Students are striking again in Chile. Thousands demonstrate, calling for a new system
The students are demonstrating again. Following a negotiations deadlock with
the government, thousands once again thronged the streets on June 5 to demand
better education in step with the times. It was the second strike in a week, and
the first time since 1973 that a protest of such proportions has rocked the consciences
of Chileans.
University students stood side by side with secondary school students, taking
the number of Monday’s strikers to one million, scattered throughout various cities
in Chile. Santiago saw the largest number of demonstrators.
In spite of the fact that the organizers had pushed for peaceful demonstrations,
several youths improvised stone fights and attacks against shopping centre store
windows, and police officers responded with fire hoses and tear gas. On many occasions
the situation degenerated in this manner, and barricades were put up in various
key points of the city. Law enforcement sources also spoke of 20 injured police
officers and reporters. But one thing is sure: 262 young people were arrested.
President of the Republic Michelle Bachelet defined this second strike as “unnecessary”.
“I’m sorry it recurred. The students had made their voices heard and they did
so peacefully,” he commented. “I had already stated that their demands for an
education of better quality are just and legitimate. This umpteenth strike was
unnecessary. We seriously and responsibly agreed to their proposals, and what’s
more, we took on the enormous responsibility of reforming the quality of education
because it is right and because it is necessary.”
In addition to the general need to change the country’s education and hence to
revise the entire system, the students also submitted specific demands. First
and foremost, free transport and tax-exempt university admission tests so as to
favour education for the not so well-off students as well.
But secondary school students called a strike to the bitter end. One hundred
schools are still occupied. During the night they met in the poorer neighbourhoods,
where they protested in the manner that Chileans inaugurated under the dictatorship
of Augusto Pinochet: by beating pots and honking car horns. It is precisely a
law passed by Pinochet that still governs teaching in Chile, and this demonstration
is therefore tinged with a deep-rooted anger and a desire for deliverance.
“Secondary students today are rallying and fighting for a goal that is much more
important than a reduction of costs or free school transport,” wrote Luis Sepulveda.
“They are passing judgment on one of the last measures the dictatorship took shortly
before taking flight, destined to making the injustice of the economic model inherited
by the governments following the Concertation eternal. This is the only way to
understand why the hierarchies of the dictatorship procrastinated more than ten
years to once and for all establish a teaching system that left the quality of
education in the hands of the market. On March 10, 1990, exactly one day before
that thief of Pinochet left power, the constitutional organic law on education
was furtively promulgated, thus handing primary, secondary and university education
over to the dictatorship of the market, turning it into a business in which it
is paradoxically the State that is putting up the funds.” He then added, “The
students’ struggle has wide-reaching goals and the most important one concerns
the country’s imagination which a democratic government must necessarily recover.

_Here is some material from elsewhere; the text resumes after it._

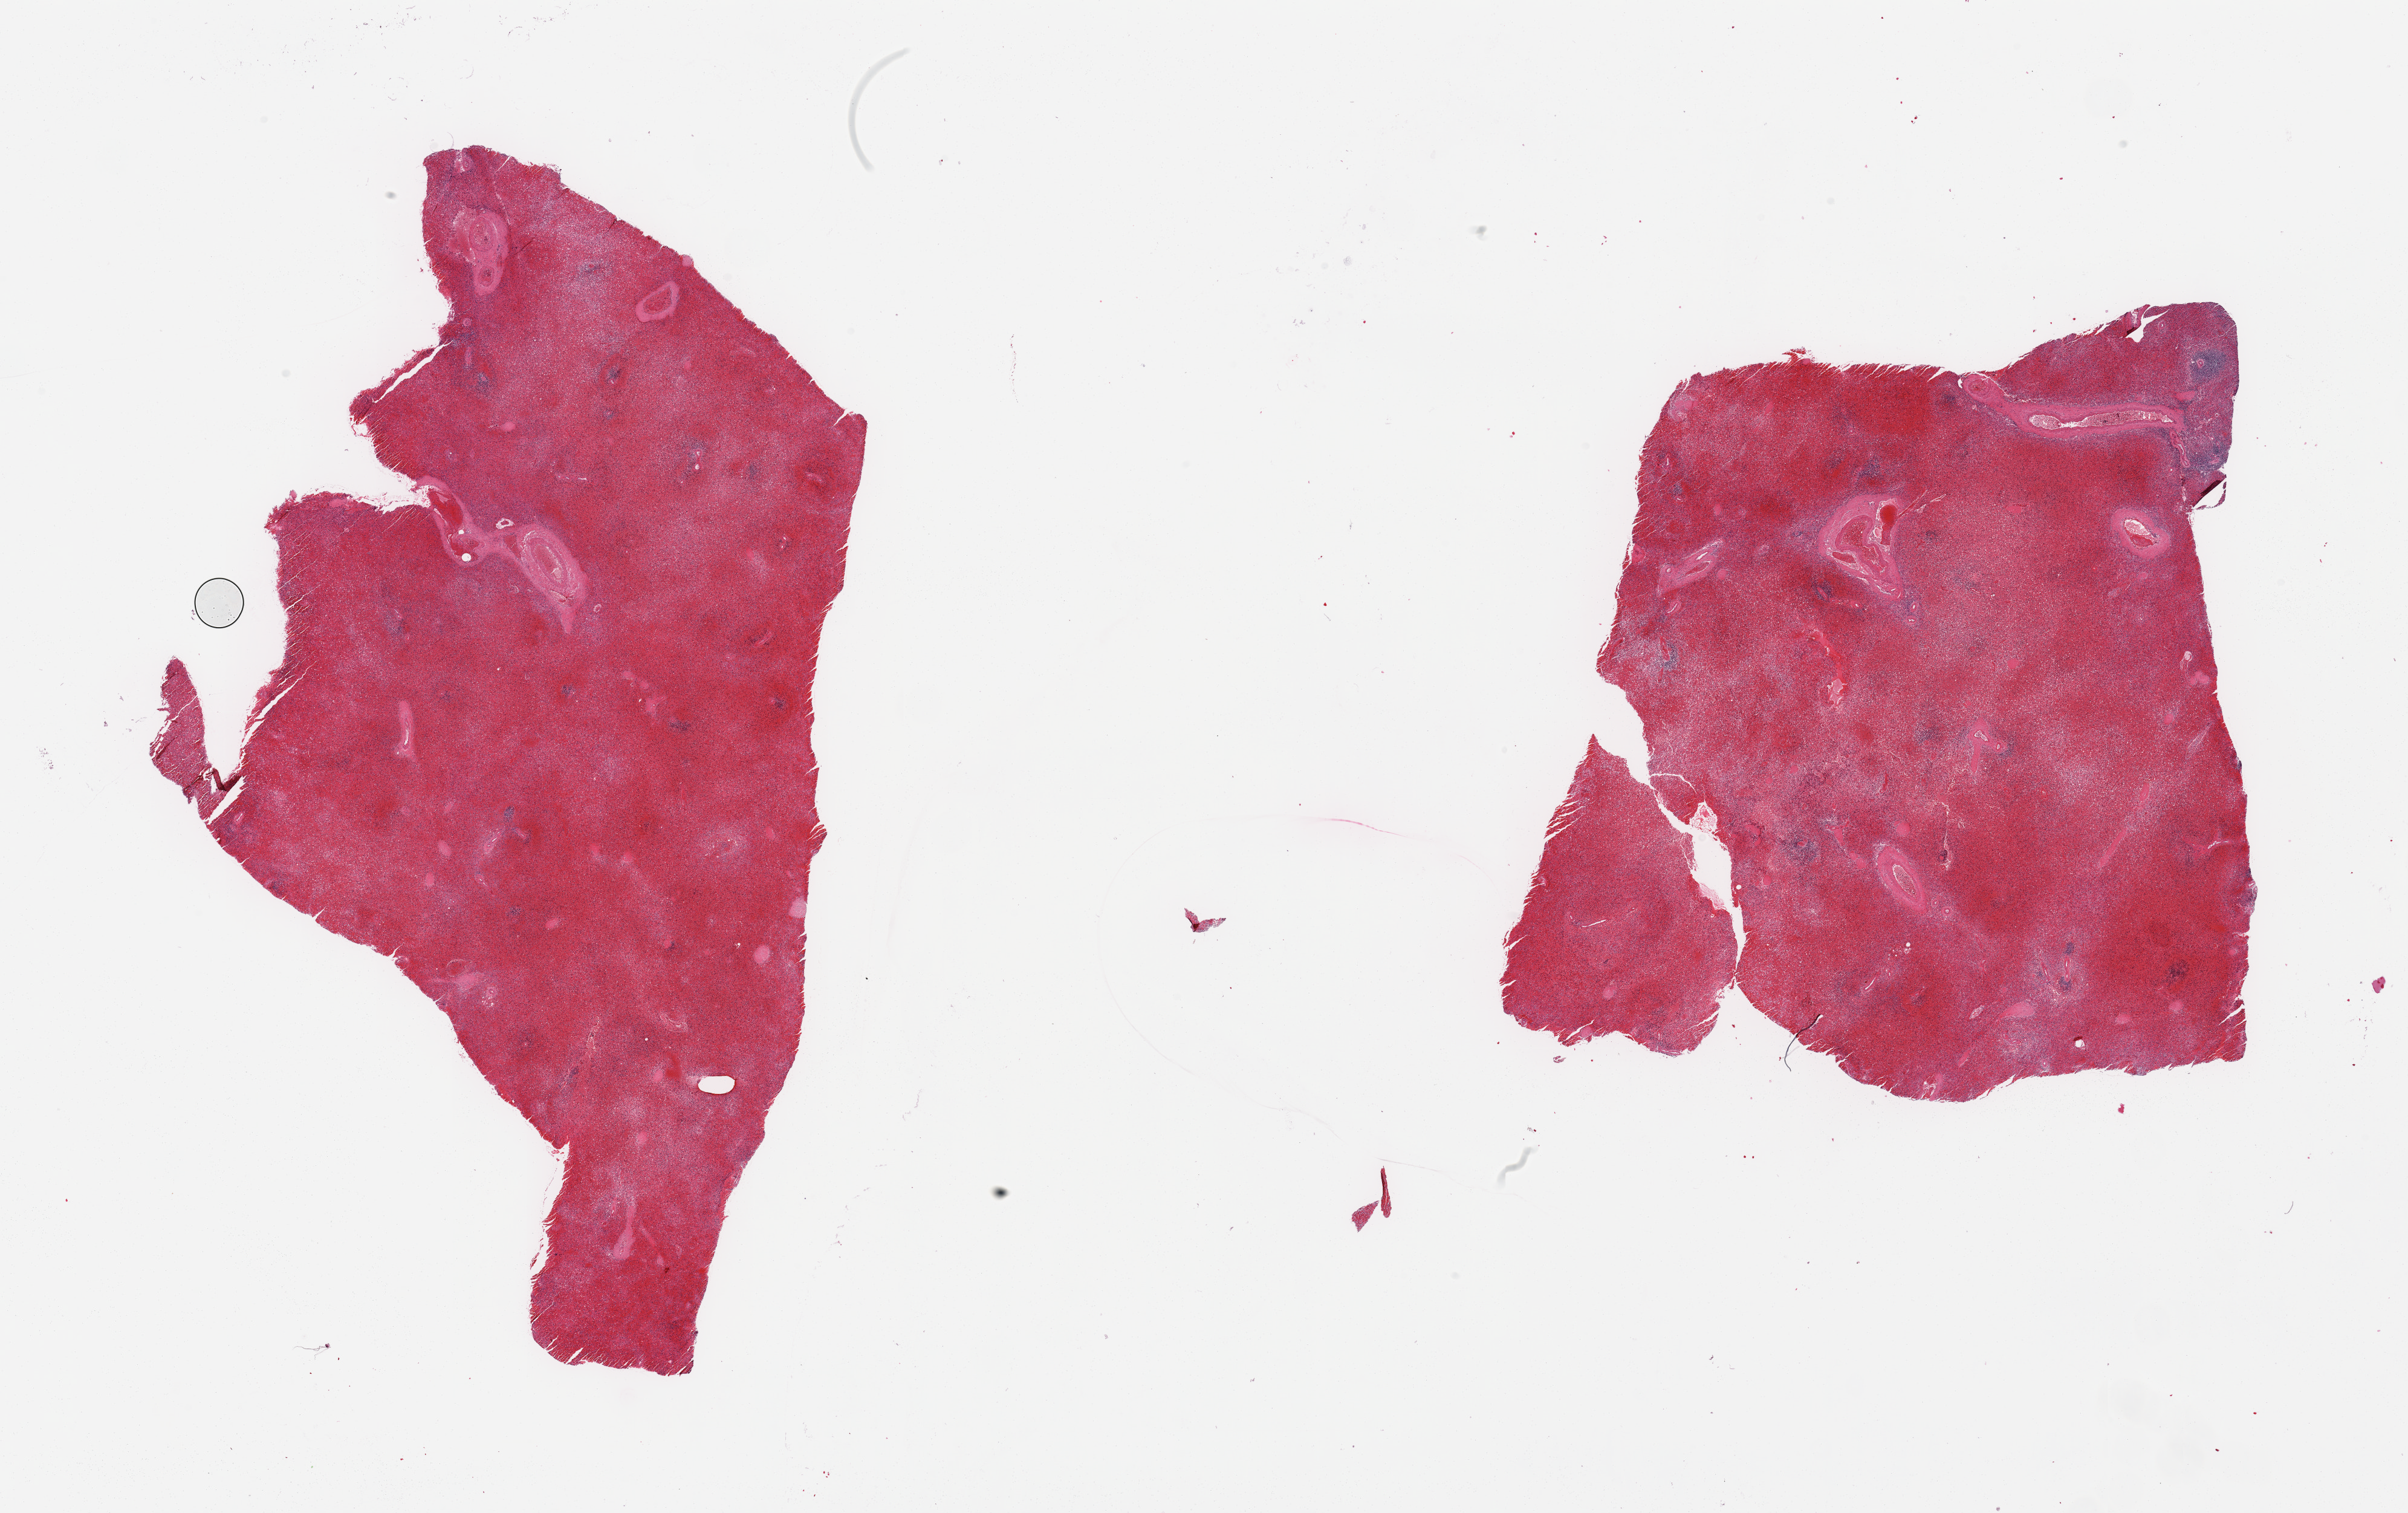
H&E whole-slide image, shown as a low-resolution overview of the whole scanned area (about 31.5 x 19.8 mm); PAXgene-fixed paraffin-embedded (PFPE) section; section of spleen (target tissue); tissue donor sample. Male donor.
Review note (as recorded): 2 pieces; moderately congested.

Do we want a country where the majority of young people are condemned to precariousness
due to a lack of modern training? Do we want a country where the majority of young
people have to conform to observing, dumbfounded, the scientific and technological
marvels produced elsewhere, owing to a lack of dynamic training that draws them
closer to the global challenges of the future? Do we want a country where ‘the
freedom of enterprise and market’ decides up to which level of cultural, scientific
and technological development we can reach, so as to not harm the ‘competitiveness’
of the more advanced countries and companies? Do we want to continue being a country
that exports sweets and imports computers? Chilean students certainly don’t want
all this, and Michelle Bachelet’s government has the duty and moral obligation
to listen to and understand every one of their demands because they are talking
about the future, they are starting to imagine another possible Chile, and this
is truly a marvellous exercise in democracy.”